例えばとありますが、他の手段・方法、いろいろな行政指導をするなり、そういったことによってちゃんと持って帰れるということであれば、そこまで措置命令をする必要はないけれども、通常は通報を受けた場合には、緊急性に鑑みて、ここでいう人の健康に係る被害を防止するために必要があると認めるときと解されるのではないかということです。こういった整理で外務省の方からも条約上の規定は担保されているとの見解を頂いているところです。
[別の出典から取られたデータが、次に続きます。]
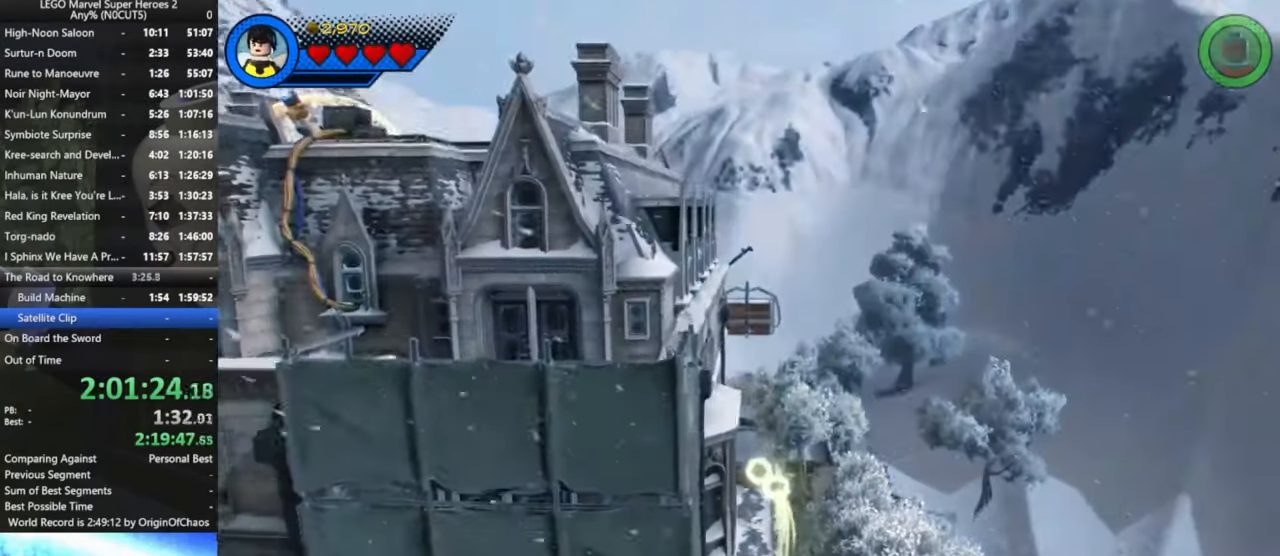
{"buttons": [], "left_stick": "down", "right_stick": "up", "events": [[200, "right_stick", "up"]]}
 行政代執行につきましては26ページです。まず事実関係として過去に行政代執行を実施したケースがございますが、その際には代執行法第2条の規定が阻害要因とはなっておりません。これは法務省等にも確認いたしましたが、過去の裁判例とか、文献等では、「著しく公益に反する」か否かの判断は、行政庁に裁量権が認められます。公益性要件は行政庁にとって過去の裁判でも大きなハードルにはなっていなくて、実際に違法とされていた裁判例はございませんということです。他方でということで、「著しく公益に反する」と認めるかどうかについては、法令の趣旨・目的であるとか、義務違反の態様、義務違反を放置した場合の障害等を考慮して、慎重に判断すべきという見解を頂いたところです。
 バーゼル法で考えますと、措置命令を出した上で、30日を守らないといったときにどうなのかということですが、そういった場合には、ここでいう「著しく公益に反する」と考えられるのではないかなということで、裁量権の濫用・逸脱とされる可能性が高いとは言えないのではないか。可能性がゼロではないのですけれども、そういうことです。この場合でも、「しかしながら」とあるとおり、義務違反の態様とか、先ほど申し上げた義務違反を放置した場合の障害等を具体的に考慮する必要があるので、考慮の結果、必要があれば、30日の期限というのを相手国と交渉して、それを延ばすような努力も必要であるということです。こういった見解につきましては、外務省からも条約上担保できているということで回答を頂いております。
 それから、27ページの再輸入時の手続きですが、バーゼル法、廃掃法においては、シップバックされた貨物の輸入時に外為法上の輸入手続きは不要という規定がございますので、これは問題ございません。
 28ページは方向性ですが、措置命令の条件については、より使いやすくする観点から、迅速な措置命令ができるような対応を考えていきたいと考えております。それから、代執行につきましては、現在のところ、「著しく公益に反する」との要件が制約となって、それができなかったということもないものですから、そういう懸念も指摘がございますけれども、今回は特段の対応は行わないこととしたいということです。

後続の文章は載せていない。